Liebevolles, ironisches Sittenbild einer Dorfgemeinschaft im hier und heute
Der Name Anne Gesthuysen sagte mir zunächst nichts. Doch als ich das Foto auf der Buchhülle bzw. in derem Inneren gesehen habe, wusste ich sofort, diese Frau kennst du. Natürlich kannte ich sie als Moderatorin. ...
Der Name Anne Gesthuysen sagte mir zunächst nichts. Doch als ich das Foto auf der Buchhülle bzw. in derem Inneren gesehen habe, wusste ich sofort, diese Frau kennst du. Natürlich kannte ich sie als Moderatorin. Das sie auch Bücher schreibt war mir neu. Ich kenne keines ihrer bisherigen Bücher. Doch das werde ich schnellstens nachholen.
Denn diese begabte und beliebte Moderatorin ist auch eine begnadete Schriftstellerin. Wie sie mit viel niederrheinischem Humor diese tragische Familiengeschichte erzäht und dabei das Bild einer kleinen Dorfgemeinschaft treffsicher und haargenau zeichnet, ist genial.
Ich wohne ebenfalls in einem kleinen 400-Seelen-Dorf (allerdings in Thüringen) und kann den Kampf von Pastorin Anna mit dem Klatsch und Tratsch der Dorfgemeinschaft voll nachempfinden. Doch eins weiß ich gewiss: Auf diese Dorfgemeinschaft ist Verlass, wenn es darum geht, dass eine Person aus unserer Mitte Hilfe braucht.
Anne Gesthuysen berührt mit ihrer Dorfgeschichte viele Themen der gegenwärtigen Zeit wie Homosexualität, Drogen, Menschen mit Beeinträchtigungen, Standes- und Klassendünkel. Dabei ist das Buch zu keiner Zeit belehrend oder überfrachtet. Es liest sich flüssig und leicht, betrachtet die Vorgänge humorvoll, manchmal ironisch, mit gebührendem Ernst. Der Leser fühlt sich, als ob er mittendrin wäre in diesem Dorfgeschehen und bangt mit Anna und Heike nicht nur um das Schicksal der jungen Raffa, sondern auch um das persönliche Glück der Pastorin.
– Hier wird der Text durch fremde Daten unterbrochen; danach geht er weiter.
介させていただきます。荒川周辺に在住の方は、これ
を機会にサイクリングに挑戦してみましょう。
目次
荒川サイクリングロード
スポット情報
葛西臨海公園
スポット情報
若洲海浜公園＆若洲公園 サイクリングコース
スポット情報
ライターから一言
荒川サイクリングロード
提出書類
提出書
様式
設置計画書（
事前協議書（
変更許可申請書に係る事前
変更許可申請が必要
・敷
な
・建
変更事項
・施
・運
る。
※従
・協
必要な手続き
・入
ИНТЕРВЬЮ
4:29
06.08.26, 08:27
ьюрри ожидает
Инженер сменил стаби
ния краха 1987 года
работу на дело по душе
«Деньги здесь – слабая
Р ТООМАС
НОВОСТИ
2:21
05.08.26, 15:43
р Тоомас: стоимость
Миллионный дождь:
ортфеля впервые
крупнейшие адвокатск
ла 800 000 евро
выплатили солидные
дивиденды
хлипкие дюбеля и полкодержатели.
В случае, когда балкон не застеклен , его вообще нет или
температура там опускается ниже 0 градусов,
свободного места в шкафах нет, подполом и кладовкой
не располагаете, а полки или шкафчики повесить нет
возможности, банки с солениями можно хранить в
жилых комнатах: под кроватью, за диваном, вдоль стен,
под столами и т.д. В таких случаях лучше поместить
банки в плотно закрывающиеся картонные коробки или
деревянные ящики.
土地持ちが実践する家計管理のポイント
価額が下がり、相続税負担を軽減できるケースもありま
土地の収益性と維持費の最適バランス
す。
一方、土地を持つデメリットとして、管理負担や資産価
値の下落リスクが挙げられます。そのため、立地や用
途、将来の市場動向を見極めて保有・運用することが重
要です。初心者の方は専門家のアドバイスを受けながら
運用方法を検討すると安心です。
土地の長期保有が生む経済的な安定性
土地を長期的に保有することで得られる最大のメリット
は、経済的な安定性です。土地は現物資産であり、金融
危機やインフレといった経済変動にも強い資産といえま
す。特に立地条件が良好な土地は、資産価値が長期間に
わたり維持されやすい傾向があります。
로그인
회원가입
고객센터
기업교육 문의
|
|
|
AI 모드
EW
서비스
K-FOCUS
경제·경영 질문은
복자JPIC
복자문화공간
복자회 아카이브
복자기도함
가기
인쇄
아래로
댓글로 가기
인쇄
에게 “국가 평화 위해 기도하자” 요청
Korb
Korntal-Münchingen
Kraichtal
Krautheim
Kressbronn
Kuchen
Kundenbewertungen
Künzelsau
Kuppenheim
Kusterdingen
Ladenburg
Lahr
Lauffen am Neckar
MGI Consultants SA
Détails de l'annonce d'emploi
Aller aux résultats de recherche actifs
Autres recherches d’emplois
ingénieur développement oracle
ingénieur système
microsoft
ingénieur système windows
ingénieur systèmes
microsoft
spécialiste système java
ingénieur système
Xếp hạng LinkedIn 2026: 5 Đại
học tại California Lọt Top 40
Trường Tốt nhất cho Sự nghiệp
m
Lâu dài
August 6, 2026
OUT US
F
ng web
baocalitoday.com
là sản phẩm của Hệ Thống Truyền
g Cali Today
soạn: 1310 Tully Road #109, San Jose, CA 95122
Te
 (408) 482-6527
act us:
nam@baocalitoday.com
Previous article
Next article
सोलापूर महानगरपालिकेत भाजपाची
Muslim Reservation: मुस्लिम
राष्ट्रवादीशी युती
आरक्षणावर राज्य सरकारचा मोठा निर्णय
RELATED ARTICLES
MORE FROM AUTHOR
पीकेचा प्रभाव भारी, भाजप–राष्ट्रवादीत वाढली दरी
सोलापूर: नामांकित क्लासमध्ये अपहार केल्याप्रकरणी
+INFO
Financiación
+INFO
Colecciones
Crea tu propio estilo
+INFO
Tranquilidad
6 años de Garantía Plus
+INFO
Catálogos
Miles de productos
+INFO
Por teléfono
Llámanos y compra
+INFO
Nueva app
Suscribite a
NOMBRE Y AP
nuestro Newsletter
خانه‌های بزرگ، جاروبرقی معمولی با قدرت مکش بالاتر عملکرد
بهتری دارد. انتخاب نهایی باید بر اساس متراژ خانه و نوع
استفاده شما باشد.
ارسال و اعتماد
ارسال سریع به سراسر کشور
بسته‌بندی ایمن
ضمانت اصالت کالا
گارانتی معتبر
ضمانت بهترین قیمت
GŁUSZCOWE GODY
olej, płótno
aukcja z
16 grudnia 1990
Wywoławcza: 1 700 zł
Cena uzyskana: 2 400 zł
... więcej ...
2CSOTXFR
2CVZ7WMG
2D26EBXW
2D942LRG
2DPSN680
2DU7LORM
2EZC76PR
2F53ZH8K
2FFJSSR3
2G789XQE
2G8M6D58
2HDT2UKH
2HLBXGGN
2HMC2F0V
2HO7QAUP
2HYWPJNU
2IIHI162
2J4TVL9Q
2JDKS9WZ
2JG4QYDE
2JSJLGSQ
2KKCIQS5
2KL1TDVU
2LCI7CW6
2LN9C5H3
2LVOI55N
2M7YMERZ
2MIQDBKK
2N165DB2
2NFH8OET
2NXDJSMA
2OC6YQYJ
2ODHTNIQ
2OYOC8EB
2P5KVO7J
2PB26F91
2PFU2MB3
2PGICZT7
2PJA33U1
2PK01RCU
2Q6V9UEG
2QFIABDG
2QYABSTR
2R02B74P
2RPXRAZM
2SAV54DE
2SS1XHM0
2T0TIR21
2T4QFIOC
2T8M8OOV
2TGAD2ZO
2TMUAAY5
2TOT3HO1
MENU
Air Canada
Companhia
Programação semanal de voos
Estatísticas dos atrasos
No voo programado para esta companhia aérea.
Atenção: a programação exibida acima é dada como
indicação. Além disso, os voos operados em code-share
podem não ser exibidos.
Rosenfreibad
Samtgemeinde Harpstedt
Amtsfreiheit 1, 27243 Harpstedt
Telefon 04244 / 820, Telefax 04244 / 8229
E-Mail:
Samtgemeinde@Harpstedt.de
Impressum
Und ganz nebenher erfährt der Lesende, die Macht und die Kraft, die einer solchen Familie aber auch solch einer Dorfgemeinschaft innewohnt.
Meine Lieblingsfiguren neben Freddy, dem Hund der jungen Pastorin, sind eindeutig Großtante Ottilie und Postbote Martinchen. Solche Freunde braucht ein Mensch.
Das Coverbild soll wohl Pastorin Anna mit ihrem kleinen Hund abbilden, passt aber meines Erachtens nicht so gut. Ich hätte anhand dieses Bildes vermutet, das die Geschichte vor 40 bis 60 Jahren spielt und nicht nach der Jahrtausendwende. Die Kleidung der Pastorin fällt etwas aus dieser Zeit. Doch dieser kleine Mangel ist entschuldbar und führt zu keinem Abzug in der Bewertung.
Hilfreich hätte ich allerdings gefunden, wenn im Klappentext ein Hinweis auf den Vorgängerroman enthalten wäre. Ich habe erst aus anderen Rezenzionen erfahren, dass dies ein Fortsetzungsroman des Buches "Wir sind schließlich wer" ist. Hätte ich das gewusst, hätte ich mir erst das vorangegangene Buch besorgt und gelesen.